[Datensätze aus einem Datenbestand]

++++++++++

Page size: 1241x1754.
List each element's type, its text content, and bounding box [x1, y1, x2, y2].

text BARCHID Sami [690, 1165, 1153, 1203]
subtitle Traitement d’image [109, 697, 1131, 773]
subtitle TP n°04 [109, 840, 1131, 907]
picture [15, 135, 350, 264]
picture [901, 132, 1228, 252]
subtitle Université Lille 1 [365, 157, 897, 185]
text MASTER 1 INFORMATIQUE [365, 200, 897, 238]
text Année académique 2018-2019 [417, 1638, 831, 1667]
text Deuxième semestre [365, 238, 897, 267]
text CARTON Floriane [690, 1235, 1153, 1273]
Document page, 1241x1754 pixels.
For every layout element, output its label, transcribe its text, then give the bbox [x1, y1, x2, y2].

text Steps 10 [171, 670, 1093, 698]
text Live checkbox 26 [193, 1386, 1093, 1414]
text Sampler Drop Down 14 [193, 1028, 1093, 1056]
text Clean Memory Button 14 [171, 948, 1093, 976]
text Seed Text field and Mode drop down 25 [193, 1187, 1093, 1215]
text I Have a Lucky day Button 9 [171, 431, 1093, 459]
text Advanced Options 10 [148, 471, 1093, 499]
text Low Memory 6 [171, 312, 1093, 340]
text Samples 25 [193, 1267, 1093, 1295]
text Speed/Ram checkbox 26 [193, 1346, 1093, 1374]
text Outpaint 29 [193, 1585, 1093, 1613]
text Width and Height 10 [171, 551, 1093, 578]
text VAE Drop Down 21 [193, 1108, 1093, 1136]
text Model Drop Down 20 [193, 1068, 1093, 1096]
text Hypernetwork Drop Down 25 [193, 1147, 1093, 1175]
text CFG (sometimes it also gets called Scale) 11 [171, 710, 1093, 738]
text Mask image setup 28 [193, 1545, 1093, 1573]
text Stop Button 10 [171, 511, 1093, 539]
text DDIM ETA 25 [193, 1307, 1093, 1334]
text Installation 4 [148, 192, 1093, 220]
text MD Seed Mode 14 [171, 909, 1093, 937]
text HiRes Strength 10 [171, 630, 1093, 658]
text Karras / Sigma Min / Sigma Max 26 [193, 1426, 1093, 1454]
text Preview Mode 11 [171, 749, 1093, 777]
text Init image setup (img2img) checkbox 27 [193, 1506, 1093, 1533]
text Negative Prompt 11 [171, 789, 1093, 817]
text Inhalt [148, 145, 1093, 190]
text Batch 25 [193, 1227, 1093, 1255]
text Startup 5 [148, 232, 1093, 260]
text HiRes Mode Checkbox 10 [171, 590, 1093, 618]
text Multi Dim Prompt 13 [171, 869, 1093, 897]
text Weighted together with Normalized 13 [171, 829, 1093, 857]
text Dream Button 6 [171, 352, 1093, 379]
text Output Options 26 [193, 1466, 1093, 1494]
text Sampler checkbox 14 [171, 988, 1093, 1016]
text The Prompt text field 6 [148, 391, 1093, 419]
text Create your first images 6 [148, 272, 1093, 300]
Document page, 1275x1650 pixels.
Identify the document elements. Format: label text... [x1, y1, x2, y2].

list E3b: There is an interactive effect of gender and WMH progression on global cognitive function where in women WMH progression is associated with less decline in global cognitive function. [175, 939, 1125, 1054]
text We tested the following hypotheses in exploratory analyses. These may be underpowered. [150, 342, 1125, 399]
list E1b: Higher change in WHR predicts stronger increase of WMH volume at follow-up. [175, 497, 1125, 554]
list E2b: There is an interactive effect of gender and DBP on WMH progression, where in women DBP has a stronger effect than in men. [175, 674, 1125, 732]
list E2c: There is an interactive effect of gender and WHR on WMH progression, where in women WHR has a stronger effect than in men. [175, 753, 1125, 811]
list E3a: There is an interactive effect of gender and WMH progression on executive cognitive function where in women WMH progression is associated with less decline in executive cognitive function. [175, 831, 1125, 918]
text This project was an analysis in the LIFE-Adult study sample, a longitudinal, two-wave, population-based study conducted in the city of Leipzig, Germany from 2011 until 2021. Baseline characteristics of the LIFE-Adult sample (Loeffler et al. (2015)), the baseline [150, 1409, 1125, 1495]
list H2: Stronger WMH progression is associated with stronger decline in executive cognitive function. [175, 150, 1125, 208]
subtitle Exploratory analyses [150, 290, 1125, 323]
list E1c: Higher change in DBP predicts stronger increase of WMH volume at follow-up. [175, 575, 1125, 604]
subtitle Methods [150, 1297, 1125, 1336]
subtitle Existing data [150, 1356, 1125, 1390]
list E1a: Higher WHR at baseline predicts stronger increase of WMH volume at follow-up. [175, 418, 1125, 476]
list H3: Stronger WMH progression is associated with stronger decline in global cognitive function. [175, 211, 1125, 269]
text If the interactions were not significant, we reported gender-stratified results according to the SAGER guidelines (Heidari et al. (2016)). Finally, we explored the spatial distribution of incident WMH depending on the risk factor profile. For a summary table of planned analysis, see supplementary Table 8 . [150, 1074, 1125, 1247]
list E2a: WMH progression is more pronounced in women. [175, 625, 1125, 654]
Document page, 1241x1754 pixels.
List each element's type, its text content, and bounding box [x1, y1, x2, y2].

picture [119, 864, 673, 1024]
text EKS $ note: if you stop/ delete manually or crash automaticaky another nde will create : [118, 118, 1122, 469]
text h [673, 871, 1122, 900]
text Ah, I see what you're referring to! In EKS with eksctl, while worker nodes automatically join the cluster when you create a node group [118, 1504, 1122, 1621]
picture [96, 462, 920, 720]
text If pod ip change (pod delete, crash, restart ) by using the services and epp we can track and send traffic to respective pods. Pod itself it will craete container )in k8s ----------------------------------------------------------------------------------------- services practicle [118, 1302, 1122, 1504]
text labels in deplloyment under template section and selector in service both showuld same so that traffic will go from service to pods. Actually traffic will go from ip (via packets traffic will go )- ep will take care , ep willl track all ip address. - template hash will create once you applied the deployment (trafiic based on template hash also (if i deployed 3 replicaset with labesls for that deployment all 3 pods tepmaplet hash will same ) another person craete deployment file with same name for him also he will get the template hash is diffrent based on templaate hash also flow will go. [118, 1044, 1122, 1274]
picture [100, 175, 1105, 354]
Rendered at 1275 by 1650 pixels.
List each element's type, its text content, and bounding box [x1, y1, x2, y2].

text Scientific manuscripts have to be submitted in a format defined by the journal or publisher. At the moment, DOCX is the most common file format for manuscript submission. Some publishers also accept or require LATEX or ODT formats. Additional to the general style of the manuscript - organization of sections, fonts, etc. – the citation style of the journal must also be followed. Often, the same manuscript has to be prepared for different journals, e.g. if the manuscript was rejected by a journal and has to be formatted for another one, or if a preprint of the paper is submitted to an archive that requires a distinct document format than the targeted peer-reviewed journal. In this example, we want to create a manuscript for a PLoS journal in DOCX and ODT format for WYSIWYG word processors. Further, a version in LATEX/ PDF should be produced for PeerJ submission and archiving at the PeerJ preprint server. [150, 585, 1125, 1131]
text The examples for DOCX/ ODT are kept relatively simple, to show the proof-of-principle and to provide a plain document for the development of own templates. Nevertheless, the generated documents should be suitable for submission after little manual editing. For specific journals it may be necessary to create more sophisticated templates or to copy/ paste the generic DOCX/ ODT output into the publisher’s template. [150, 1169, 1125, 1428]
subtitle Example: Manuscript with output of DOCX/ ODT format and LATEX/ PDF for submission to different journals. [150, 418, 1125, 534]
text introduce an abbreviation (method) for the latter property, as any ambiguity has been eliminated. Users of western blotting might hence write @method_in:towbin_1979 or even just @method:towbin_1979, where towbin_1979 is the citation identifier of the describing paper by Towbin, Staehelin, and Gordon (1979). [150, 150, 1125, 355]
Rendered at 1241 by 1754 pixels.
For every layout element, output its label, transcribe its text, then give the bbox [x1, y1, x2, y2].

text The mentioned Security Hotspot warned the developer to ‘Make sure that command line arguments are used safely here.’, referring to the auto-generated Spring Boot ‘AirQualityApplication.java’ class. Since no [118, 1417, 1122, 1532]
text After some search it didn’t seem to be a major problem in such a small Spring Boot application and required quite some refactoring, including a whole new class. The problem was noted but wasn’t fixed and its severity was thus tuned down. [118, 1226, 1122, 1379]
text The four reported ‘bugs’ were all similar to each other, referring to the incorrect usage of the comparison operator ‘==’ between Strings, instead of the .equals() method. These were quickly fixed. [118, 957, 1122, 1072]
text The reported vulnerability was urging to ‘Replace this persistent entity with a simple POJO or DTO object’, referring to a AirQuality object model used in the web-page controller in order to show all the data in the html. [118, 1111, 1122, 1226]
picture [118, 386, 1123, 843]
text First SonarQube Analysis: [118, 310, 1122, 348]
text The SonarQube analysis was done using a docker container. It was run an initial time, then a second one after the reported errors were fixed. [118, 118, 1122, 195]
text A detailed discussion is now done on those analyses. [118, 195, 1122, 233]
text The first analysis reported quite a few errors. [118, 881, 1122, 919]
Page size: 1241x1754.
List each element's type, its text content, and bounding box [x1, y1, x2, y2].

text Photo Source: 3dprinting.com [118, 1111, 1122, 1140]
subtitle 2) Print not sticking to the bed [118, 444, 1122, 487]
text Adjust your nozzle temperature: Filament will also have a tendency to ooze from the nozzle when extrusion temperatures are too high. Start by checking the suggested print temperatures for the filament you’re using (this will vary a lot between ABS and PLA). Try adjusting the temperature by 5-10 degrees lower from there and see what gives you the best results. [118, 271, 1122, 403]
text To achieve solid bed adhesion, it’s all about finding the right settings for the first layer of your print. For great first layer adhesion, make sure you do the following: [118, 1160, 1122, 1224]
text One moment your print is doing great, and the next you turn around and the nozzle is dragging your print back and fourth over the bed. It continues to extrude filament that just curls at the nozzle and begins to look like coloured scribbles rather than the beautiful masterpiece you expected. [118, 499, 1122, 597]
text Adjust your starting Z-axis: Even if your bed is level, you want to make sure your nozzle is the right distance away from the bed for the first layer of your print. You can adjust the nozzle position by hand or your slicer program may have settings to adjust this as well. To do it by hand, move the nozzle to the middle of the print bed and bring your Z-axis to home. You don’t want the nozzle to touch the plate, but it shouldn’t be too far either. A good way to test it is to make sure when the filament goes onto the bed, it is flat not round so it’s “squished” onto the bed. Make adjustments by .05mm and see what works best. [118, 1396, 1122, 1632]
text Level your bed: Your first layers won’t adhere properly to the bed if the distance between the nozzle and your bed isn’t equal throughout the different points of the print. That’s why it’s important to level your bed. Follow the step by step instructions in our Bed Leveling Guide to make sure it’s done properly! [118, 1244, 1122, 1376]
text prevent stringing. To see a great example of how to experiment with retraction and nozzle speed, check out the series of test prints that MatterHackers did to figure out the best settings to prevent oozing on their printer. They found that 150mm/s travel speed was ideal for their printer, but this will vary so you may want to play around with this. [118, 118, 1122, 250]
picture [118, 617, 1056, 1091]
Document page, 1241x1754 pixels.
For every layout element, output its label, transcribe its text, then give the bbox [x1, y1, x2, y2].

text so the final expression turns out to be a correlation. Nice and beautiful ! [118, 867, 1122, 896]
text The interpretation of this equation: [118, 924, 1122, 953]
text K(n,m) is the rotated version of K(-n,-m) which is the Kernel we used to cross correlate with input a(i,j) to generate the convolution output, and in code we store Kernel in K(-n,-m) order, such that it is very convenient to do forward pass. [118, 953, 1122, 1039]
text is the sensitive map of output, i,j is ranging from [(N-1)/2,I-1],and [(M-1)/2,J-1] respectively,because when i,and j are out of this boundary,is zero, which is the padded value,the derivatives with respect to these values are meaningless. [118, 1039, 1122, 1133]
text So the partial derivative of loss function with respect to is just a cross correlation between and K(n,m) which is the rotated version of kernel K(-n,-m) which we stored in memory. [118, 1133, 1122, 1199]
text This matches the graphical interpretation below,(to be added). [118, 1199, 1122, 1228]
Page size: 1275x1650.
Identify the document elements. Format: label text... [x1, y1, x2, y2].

++++++++++

◆ **Aufgabe**:
Schreiben Sie alle Zeilen von der Zeile mit „list E3b: There“ bis hinunter zur Zeile mit „list E2c: There“ unverändert ab. Beide Zeilen gehören dazu.

◆ **Lösung**:
list E3b: There is an interactive effect of gender and WMH progression on global cognitive function where in women WMH progression is associated with less decline in global cognitive function. [175, 939, 1125, 1054]
text We tested the following hypotheses in exploratory analyses. These may be underpowered. [150, 342, 1125, 399]
list E1b: Higher change in WHR predicts stronger increase of WMH volume at follow-up. [175, 497, 1125, 554]
list E2b: There is an interactive effect of gender and DBP on WMH progression, where in women DBP has a stronger effect than in men. [175, 674, 1125, 732]
list E2c: There is an interactive effect of gender and WHR on WMH progression, where in women WHR has a stronger effect than in men. [175, 753, 1125, 811]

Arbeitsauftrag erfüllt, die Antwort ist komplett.